Very early forms of hyperparathyroidism may have few or no associated symptoms. The process may not have persisted long enough to cause bone or kidney changes as the PTH level is not yet profoundly elevated. These cases are usually associated with smaller adenomas where the gland is too small to image. In some instances it may be appropriate to consider observation in this setting to allow the disease to progress until the gland is large enough be imaged. Typically, however, treatment is indicated once the problem is identified.
Treatment of primary hyperparathyroidism is the surgical removal of the offending parathyroid gland(s). A person needs at least one functioning parathyroid gland to meet hormonal requirements post removal. Thus the removal of glands should be minimized to include only disease glands. Recent advancements include the gland localization by imaging as described above, the development of the ability to measure PTH blood levels during surgery and of newer minimally invasive surgical techniques. Some also find the use of radioactive tracers and intraoperative probes beneficial.
If the offending parathyroid has been localized with imaging prior to surgery a limited surgical procedure is often appropriate.
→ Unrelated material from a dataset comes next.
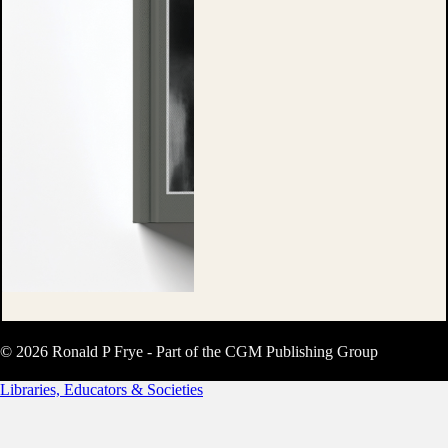
© 2026 Ronald P Frye - Part of the CGM Publishing Group
Libraries, Educators & Societies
The use of intraoperative ultrasonography confirms the enlarged gland location for the surgeon. A small incision is performed and the use of endoscopes can help to minimize the dissection of tissues. The gland is carefully identified and removed. Blood levels of PTH are checked prior to gland removal and 5 and 10 minutes after removal. An appropriate drop in PTH level combined with frozen biopsy of the removed gland confirms the successful treatment of the problem in most cases. This procedure can be performed under local anesthesia if desired and is usually an outpatient procedure.
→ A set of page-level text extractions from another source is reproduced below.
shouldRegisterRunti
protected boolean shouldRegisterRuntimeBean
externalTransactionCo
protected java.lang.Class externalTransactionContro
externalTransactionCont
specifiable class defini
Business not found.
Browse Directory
If the intraoperative PTH level does not drop as much as expected then more than one gland is involved and a full exploration is indicated (see below). Very occasionally (<5%) the PTH level does drop appropriately but then elevates again in the months after surgery. This suggests a second gland is involved but was much smaller than the original enlarged gland.
In the setting where the offending gland may not be identified or more than one offending gland is suspected, a larger surgery is indicated. This involves a full exploration of both sides of the neck to identify all four glands. A comparison is then made visually to determine which appear abnormal and PTH levels are monitored after removal to confirm adequate treatment. Again, one gland (or a portion of one in the setting of hyperplasia) must remain to provide enough hormone production. Challenges to this surgery may include an abnormal number of glands (one to ten), abnormal location of the glands (high in the neck to low in the chest) and scar tissue from prior surgery.
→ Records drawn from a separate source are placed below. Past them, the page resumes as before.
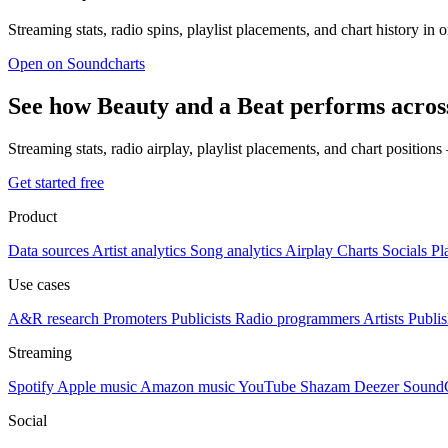
Streaming stats, radio spins, playlist placements, and chart history in 
Open on Soundcharts
See how Beauty and a Beat performs acros
Streaming stats, radio airplay, playlist placements, and chart position
Get started free
Product
Data sources
Artist analytics
Song analytics
Airplay
Charts
Socials
Pl
Use cases
A&R research
Promoters
Publicists
Radio programmers
Artists
Publis
Streaming
Spotify
Apple music
Amazon music
YouTube
Shazam
Deezer
Sound
Social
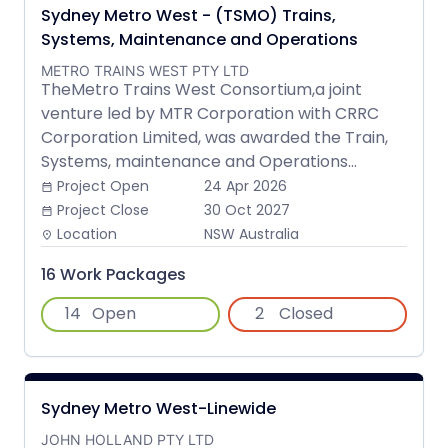
Sydney Metro West - (TSMO) Trains,
Systems, Maintenance and Operations
METRO TRAINS WEST PTY LTD
TheMetro Trains West Consortium,a joint
venture led by MTR Corporation with CRRC
Corporation Limited, was awarded the Train,
Systems, maintenance and Operations...
Project Open
24 Apr 2026
date_range
Project Close
30 Oct 2027
date_range
Location
NSW Australia
place
16 Work Packages
14
Open
2
Closed
Sydney Metro West-Linewide
JOHN HOLLAND PTY LTD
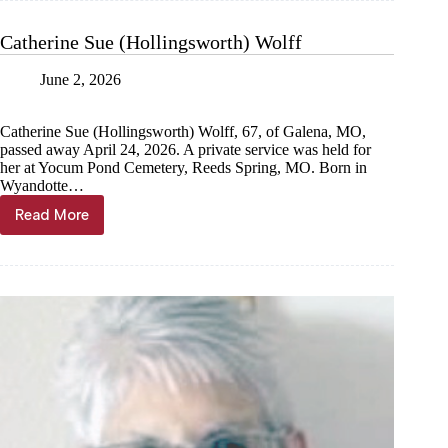
Catherine Sue (Hollingsworth) Wolff
June 2, 2026
Catherine Sue (Hollingsworth) Wolff, 67, of Galena, MO,
passed away April 24, 2026. A private service was held for
her at Yocum Pond Cemetery, Reeds Spring, MO. Born in
Wyandotte…
Read More
Catherine
Sue
(Hollingsworth)
Wolff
Fortunately complications from parathyroid surgery are infrequent (<1%) particularly with the minimally invasive approach. Possible problems include injury to the nerve to the vocal cord causing hoarseness, trauma to the remaining parathyroid glands causing hypoparathyroidism (low PTH and blood calcium levels) which may be temporary or permanent and missing an abnormal gland which could require repeat surgery.